§ BRIEF: Show each line of the entries below in which the word "pcnext" appears.
BEGIN DATA
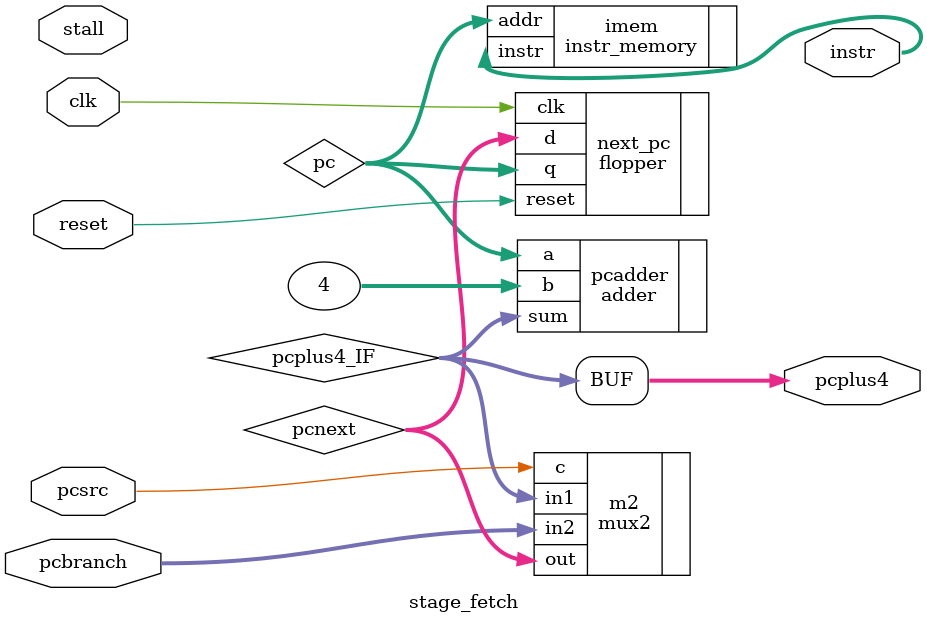
<source format=sv>
module stage_fetch (input logic clk,
                    input logic reset,
					// Stall pipeline
					input logic stall,
                    input logic [31:0] pcbranch,
                    input logic pcsrc,
                    output logic [31:0] instr,
                    output logic [31:0] pcplus4);
                        
    logic [31:0] pcnext;
    logic [31:0] pc, pcplus4_IF;
     
    mux2 # (32) m2 (.in1(pcplus4_IF), 
                    .in2(pcbranch), 
                    .c(pcsrc),
                    .out(pcnext));
     
    flopper # (32) next_pc (.clk(clk),
							.reset(reset),
                            .d(pcnext), 
                            .q(pc)); 
      
    adder   pcadder (.a(pc), 
                     .b(32'b100), 
                     .sum(pcplus4_IF));
                            
     assign pcplus4 = pcplus4_IF;
     
     instr_memory imem (.addr(pc),
                        .instr(instr));
endmodule 
</source>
END DATA
§ RESPONSE AREA:
    logic [31:0] pcnext;
                    .out(pcnext));
                            .d(pcnext), 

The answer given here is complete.